Storage of eggs by home refrigeration and their use in food preparation
Eggs are used almost universally as food, and few other foods have been prepared in such a variety of ways. Although production and consumption will vary with the season, locality and cost, only three agricultural products produced in the United States exceed eggs in economic importance. As imports and exports are relatively small, egg production is primarily a domestic business.
When we consider the staggering number of eggs produced on farms in the United States, about 2,700,000,000 dozens, it is not surprising to note their wide use as food. In recent years the per capita consumption of eggs has averaged about thirty-eight pounds or twenty-five dozens. This per capita purchase of eggs increases as the per capita food expenditure rises.

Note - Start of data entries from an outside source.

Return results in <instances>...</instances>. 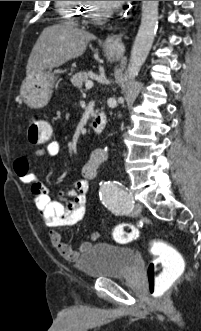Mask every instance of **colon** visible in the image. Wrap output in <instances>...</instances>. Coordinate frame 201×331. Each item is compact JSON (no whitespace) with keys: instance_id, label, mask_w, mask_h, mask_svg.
Listing matches in <instances>:
<instances>
[{"instance_id":"1","label":"colon","mask_w":201,"mask_h":331,"mask_svg":"<svg viewBox=\"0 0 201 331\" xmlns=\"http://www.w3.org/2000/svg\"><path fill=\"white\" fill-rule=\"evenodd\" d=\"M28 139L34 145L47 143L52 136L50 124L40 117H32L27 123ZM140 235V230L132 224L122 223L114 227L113 237L121 243L130 242ZM154 258L147 266L148 292L164 305L176 282L184 272V259L180 253L163 240H154L151 245Z\"/></svg>"}]
</instances>
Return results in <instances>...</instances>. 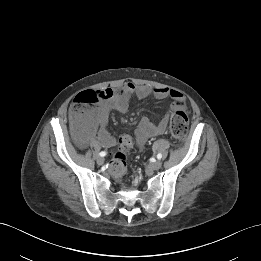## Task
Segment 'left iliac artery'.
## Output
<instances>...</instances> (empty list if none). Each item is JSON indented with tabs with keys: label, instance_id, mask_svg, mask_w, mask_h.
<instances>
[{
	"label": "left iliac artery",
	"instance_id": "obj_1",
	"mask_svg": "<svg viewBox=\"0 0 261 261\" xmlns=\"http://www.w3.org/2000/svg\"><path fill=\"white\" fill-rule=\"evenodd\" d=\"M157 158H158V159H161V158H162V154H161V153H158V154H157Z\"/></svg>",
	"mask_w": 261,
	"mask_h": 261
}]
</instances>
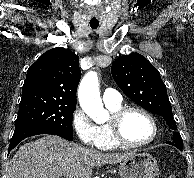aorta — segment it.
Here are the masks:
<instances>
[{"label": "aorta", "mask_w": 194, "mask_h": 178, "mask_svg": "<svg viewBox=\"0 0 194 178\" xmlns=\"http://www.w3.org/2000/svg\"><path fill=\"white\" fill-rule=\"evenodd\" d=\"M78 99L83 111L95 122L102 123L108 119L109 114L103 107L98 75L95 71H89L81 80Z\"/></svg>", "instance_id": "762f6f07"}]
</instances>
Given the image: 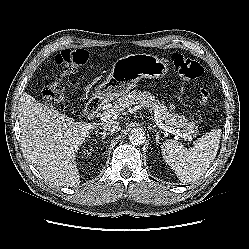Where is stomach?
<instances>
[{
	"label": "stomach",
	"mask_w": 249,
	"mask_h": 249,
	"mask_svg": "<svg viewBox=\"0 0 249 249\" xmlns=\"http://www.w3.org/2000/svg\"><path fill=\"white\" fill-rule=\"evenodd\" d=\"M168 73V64L151 54H131L119 58L111 73L97 88L95 96L111 100L133 89L142 78H163Z\"/></svg>",
	"instance_id": "0dacf381"
}]
</instances>
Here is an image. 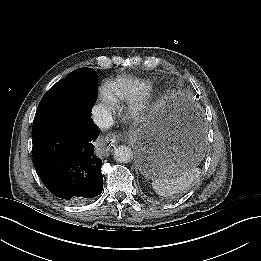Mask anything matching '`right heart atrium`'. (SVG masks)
I'll return each mask as SVG.
<instances>
[{
	"mask_svg": "<svg viewBox=\"0 0 261 261\" xmlns=\"http://www.w3.org/2000/svg\"><path fill=\"white\" fill-rule=\"evenodd\" d=\"M115 100L111 94L105 91L102 94V101L101 104L98 106L99 113L103 114L106 119H109L111 115L114 113L115 109Z\"/></svg>",
	"mask_w": 261,
	"mask_h": 261,
	"instance_id": "obj_1",
	"label": "right heart atrium"
}]
</instances>
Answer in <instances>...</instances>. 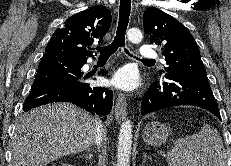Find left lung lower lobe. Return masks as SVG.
<instances>
[{
  "label": "left lung lower lobe",
  "instance_id": "0a47b994",
  "mask_svg": "<svg viewBox=\"0 0 231 166\" xmlns=\"http://www.w3.org/2000/svg\"><path fill=\"white\" fill-rule=\"evenodd\" d=\"M193 105L204 108L221 120L207 75L166 72L146 92L139 113L145 115L164 108Z\"/></svg>",
  "mask_w": 231,
  "mask_h": 166
}]
</instances>
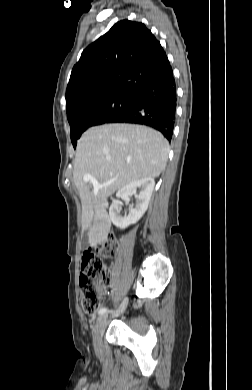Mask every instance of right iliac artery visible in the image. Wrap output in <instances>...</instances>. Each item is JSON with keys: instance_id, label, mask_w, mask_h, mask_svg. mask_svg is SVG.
Returning a JSON list of instances; mask_svg holds the SVG:
<instances>
[{"instance_id": "82829eb1", "label": "right iliac artery", "mask_w": 252, "mask_h": 390, "mask_svg": "<svg viewBox=\"0 0 252 390\" xmlns=\"http://www.w3.org/2000/svg\"><path fill=\"white\" fill-rule=\"evenodd\" d=\"M107 312H108V309L107 308H102V309H100V311H99V314H107Z\"/></svg>"}]
</instances>
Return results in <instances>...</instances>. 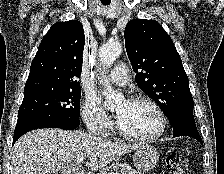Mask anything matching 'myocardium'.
Here are the masks:
<instances>
[{"label": "myocardium", "mask_w": 224, "mask_h": 174, "mask_svg": "<svg viewBox=\"0 0 224 174\" xmlns=\"http://www.w3.org/2000/svg\"><path fill=\"white\" fill-rule=\"evenodd\" d=\"M128 103L130 104H139V103H146L150 105L157 113L159 120H160V125L157 131L150 135H145V136H139V135H133L121 128L119 125L118 121H116V130L117 133L120 137L129 140V141H137V142H148V141H153L158 139L163 135L167 128V116L161 106L152 98L147 97V96H135L127 100Z\"/></svg>", "instance_id": "f54148a6"}]
</instances>
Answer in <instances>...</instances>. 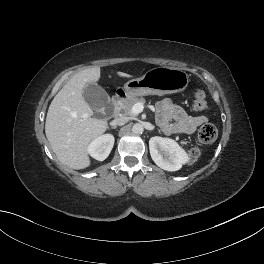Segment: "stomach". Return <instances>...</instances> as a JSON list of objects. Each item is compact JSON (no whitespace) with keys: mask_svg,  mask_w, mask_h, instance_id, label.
Instances as JSON below:
<instances>
[{"mask_svg":"<svg viewBox=\"0 0 264 264\" xmlns=\"http://www.w3.org/2000/svg\"><path fill=\"white\" fill-rule=\"evenodd\" d=\"M189 83L188 74L177 68L160 66L147 71L141 78L125 83L128 98L145 95H165L182 92Z\"/></svg>","mask_w":264,"mask_h":264,"instance_id":"obj_1","label":"stomach"}]
</instances>
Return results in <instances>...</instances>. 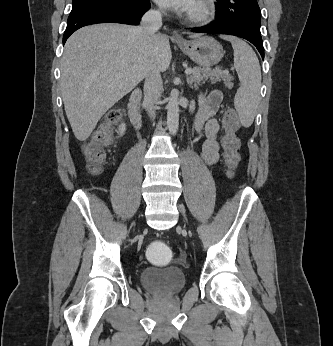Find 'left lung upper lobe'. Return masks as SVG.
I'll return each mask as SVG.
<instances>
[{"label":"left lung upper lobe","instance_id":"left-lung-upper-lobe-1","mask_svg":"<svg viewBox=\"0 0 333 346\" xmlns=\"http://www.w3.org/2000/svg\"><path fill=\"white\" fill-rule=\"evenodd\" d=\"M216 21H237L260 31L261 11L257 0H217Z\"/></svg>","mask_w":333,"mask_h":346}]
</instances>
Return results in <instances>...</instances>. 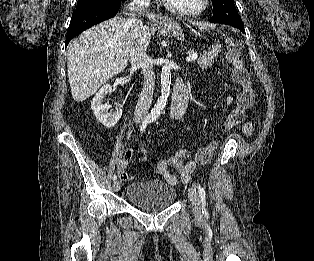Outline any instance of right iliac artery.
I'll return each instance as SVG.
<instances>
[{
  "label": "right iliac artery",
  "mask_w": 314,
  "mask_h": 261,
  "mask_svg": "<svg viewBox=\"0 0 314 261\" xmlns=\"http://www.w3.org/2000/svg\"><path fill=\"white\" fill-rule=\"evenodd\" d=\"M151 121L150 118H146L143 122H142V125L140 127V131L143 132L146 128V126L148 125V123ZM113 180L115 181L117 179V176L114 174L113 175Z\"/></svg>",
  "instance_id": "1"
}]
</instances>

Eggs bring food to man in a concentrated and easily utilized form. The edible portion of the egg contains approximately seventy-five percent water, thirteen percent protein, and twelve percent fat. The protein and the fat of eggs are of high biological value and compare favorably with those in milk. Eggs are also a significant source of the minerals and vitamins essential in the human dietary.
Their culinary value as well as their nutritive value makes eggs useful to the homemaker. The use of eggs in food preparation depends upon the protein which is both elastic and extensible. Eggs are used for leavening, binding, emulsifying and thickening. Many factors affect their performance in these uses, temperature, humidity and the length and type of storage. In addition, there may be individual variations in the newly laid eggs, such as differences in the viscosity of the white, which will affect their value in the various uses.
Since there are seasonal variations in egg production, eggs are selected in the plentiful seasons and stored for use in the seasons of lower production. Cold storage is the method most widely used in home and industry for the preservation of eggs. This process was developed to aid in retarding the changes which will naturally occur as the egg ages. This method seems to satisfactorily preserve the nutritive value and the normal performance of the egg in food preparation. Eggs commercially stored for as long as eleven months may be sold on the open market in competition with "fresh" eggs.
In spite of the success of the current preservation methods, it is reasonable that home or industrial storage may affect the performance of the eggs in some food preparation techniques. In order to determine the extent of changes in the value of eggs for emulsifying and leavening ater home refrigeration, the following study was begun. Mayonnaise and angel cakes clearly demonstrate these two uses of eggs, so this experiment is concerned with their preparation. The purpose of this investigation is to determine the length of time of home storage at which:
The egg white forms a foam of maximum stability.
The egg white gives the best performance in the preparation of angel cakes.
The egg yolk forms an emulsion (mayonnaise) of the greatest volume and stability.
In order to standardize the method of preparing these products an electric mixer has been used and methods developed with this beater.